> [EXERCISE MATERIAL]

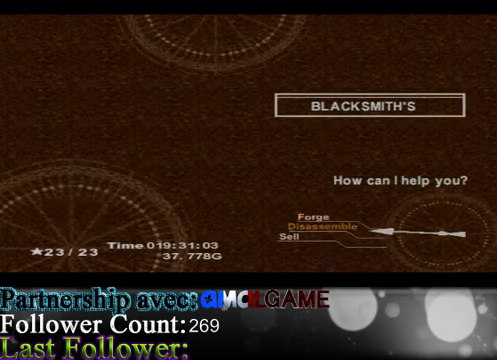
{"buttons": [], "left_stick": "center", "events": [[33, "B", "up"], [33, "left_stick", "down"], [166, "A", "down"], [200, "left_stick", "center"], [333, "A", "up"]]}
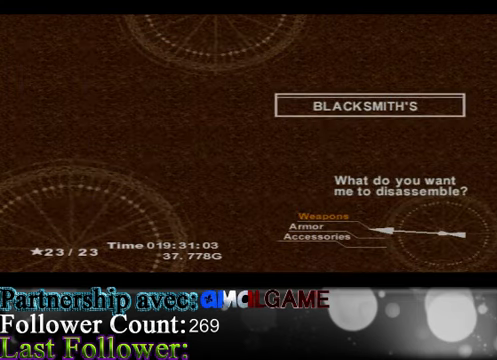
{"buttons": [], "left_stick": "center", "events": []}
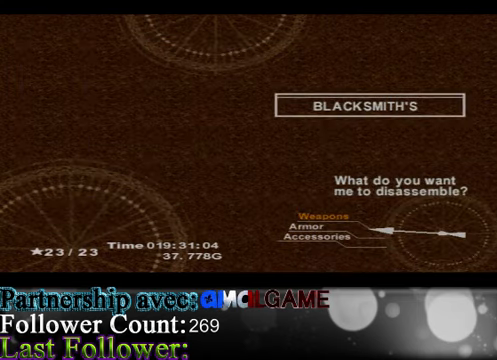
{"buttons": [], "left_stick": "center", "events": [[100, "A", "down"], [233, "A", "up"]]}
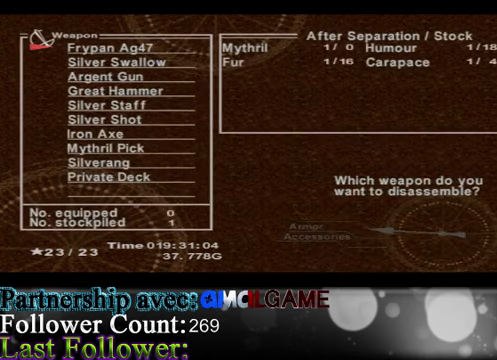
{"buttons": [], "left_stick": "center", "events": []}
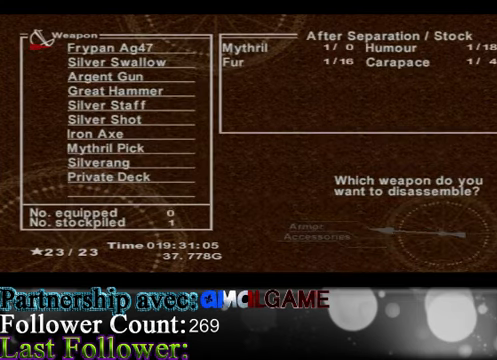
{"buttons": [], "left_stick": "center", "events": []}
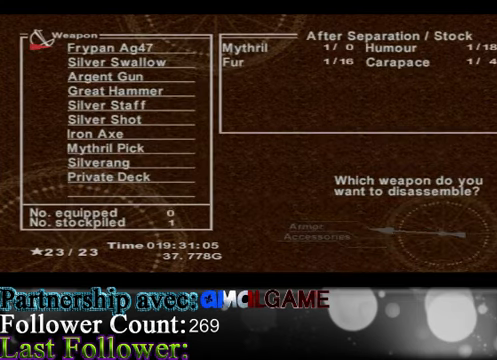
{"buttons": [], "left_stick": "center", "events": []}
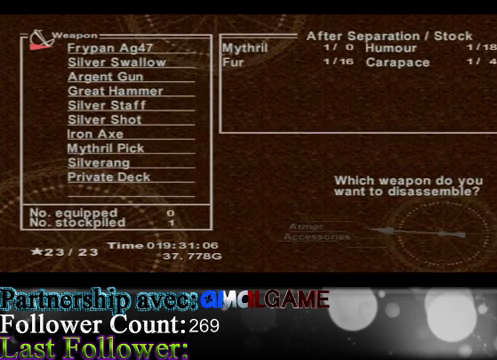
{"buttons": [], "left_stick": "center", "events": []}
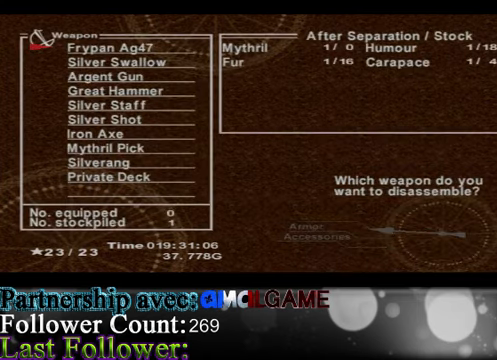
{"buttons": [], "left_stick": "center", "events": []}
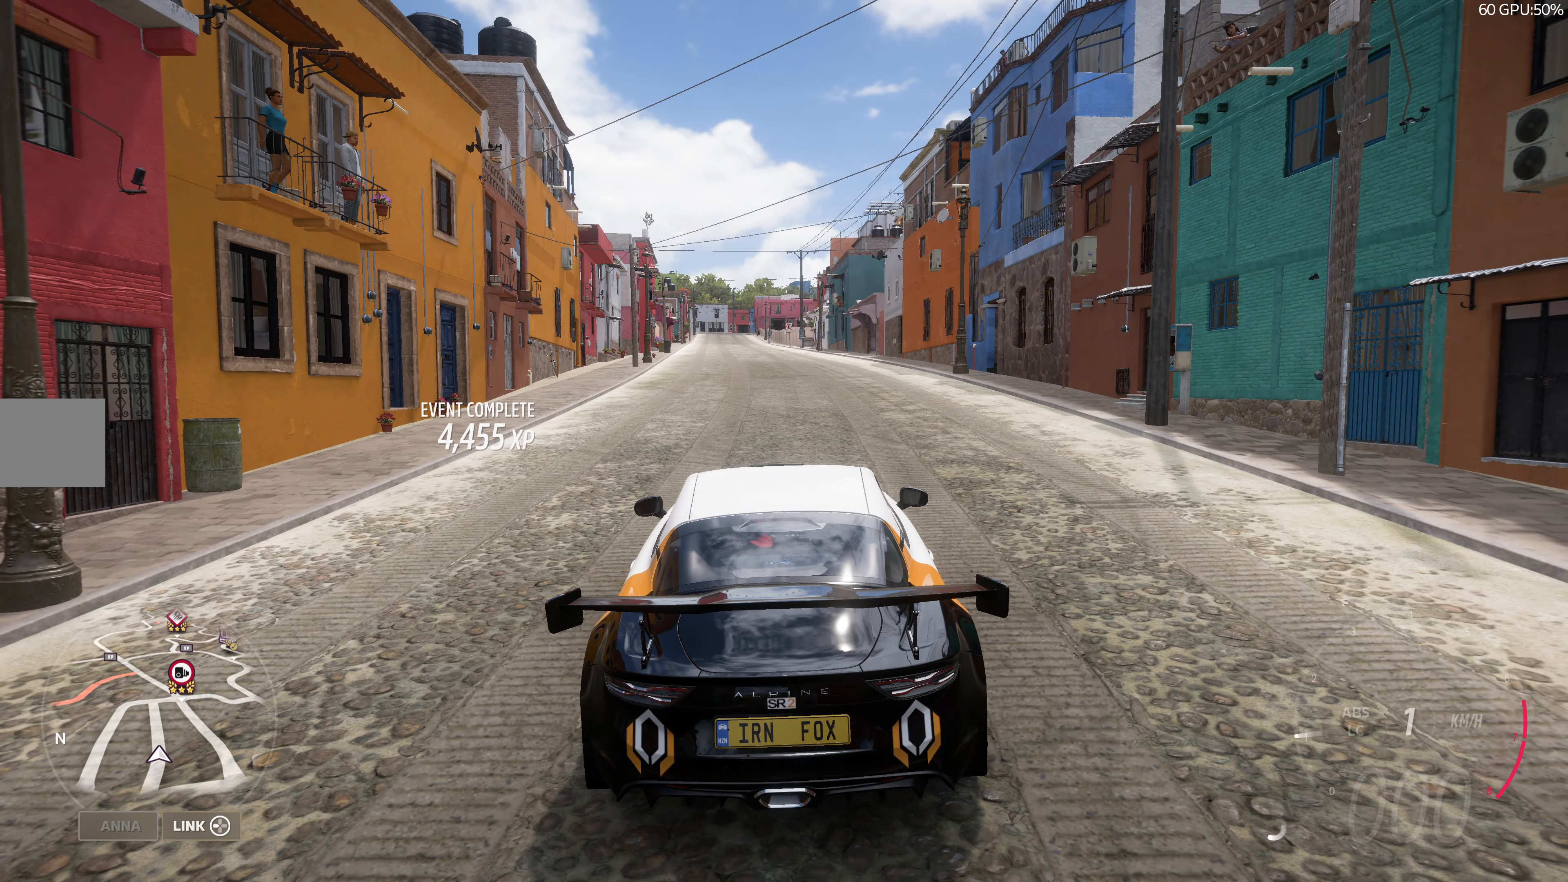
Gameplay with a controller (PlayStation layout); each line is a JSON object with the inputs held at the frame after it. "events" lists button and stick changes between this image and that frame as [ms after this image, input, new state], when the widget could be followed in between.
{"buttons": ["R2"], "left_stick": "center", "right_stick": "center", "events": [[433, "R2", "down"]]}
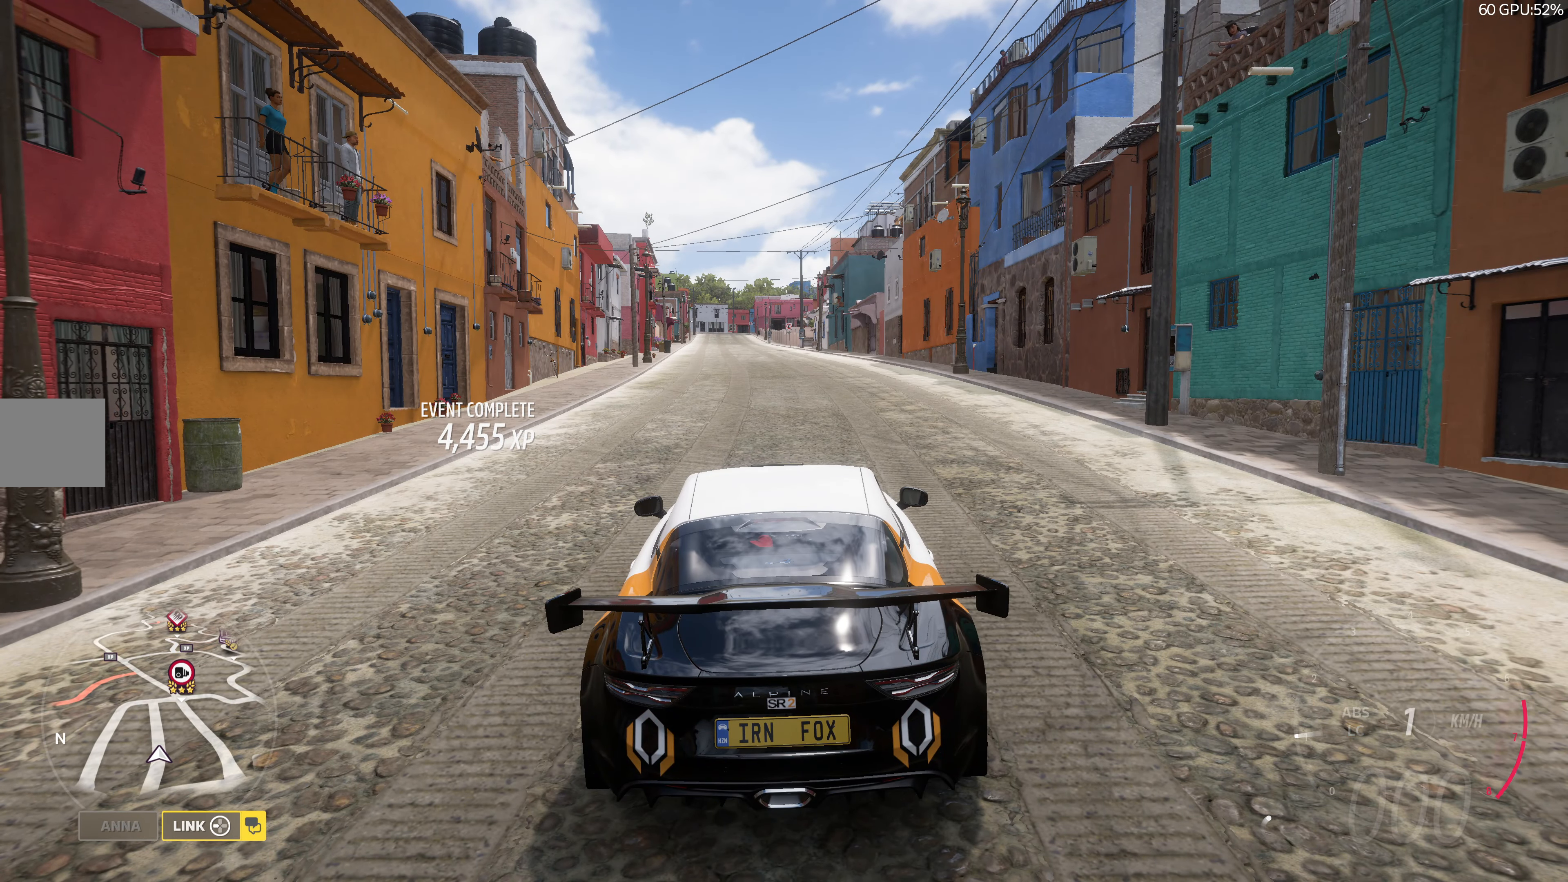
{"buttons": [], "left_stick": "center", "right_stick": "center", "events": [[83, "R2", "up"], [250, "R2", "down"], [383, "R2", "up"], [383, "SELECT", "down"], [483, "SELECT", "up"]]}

> [WHAT YOU NEED TO DO] Take the entries above and restate them word for word, minus their images.

> [TASK SOLUTION]
{"buttons": [], "left_stick": "center", "events": [[33, "B", "up"], [33, "left_stick", "down"], [166, "A", "down"], [200, "left_stick", "center"], [333, "A", "up"]]}
{"buttons": [], "left_stick": "center", "events": []}
{"buttons": [], "left_stick": "center", "events": [[100, "A", "down"], [233, "A", "up"]]}
{"buttons": [], "left_stick": "center", "events": []}
{"buttons": [], "left_stick": "center", "events": []}
{"buttons": [], "left_stick": "center", "events": []}
{"buttons": [], "left_stick": "center", "events": []}
{"buttons": [], "left_stick": "center", "events": []}
Gameplay with a controller (PlayStation layout); each line is a JSON object with the inputs held at the frame after it. "events" lists button and stick changes between this image and that frame as [ms after this image, input, new state], when the widget could be followed in between.
{"buttons": ["R2"], "left_stick": "center", "right_stick": "center", "events": [[433, "R2", "down"]]}
{"buttons": [], "left_stick": "center", "right_stick": "center", "events": [[83, "R2", "up"], [250, "R2", "down"], [383, "R2", "up"], [383, "SELECT", "down"], [483, "SELECT", "up"]]}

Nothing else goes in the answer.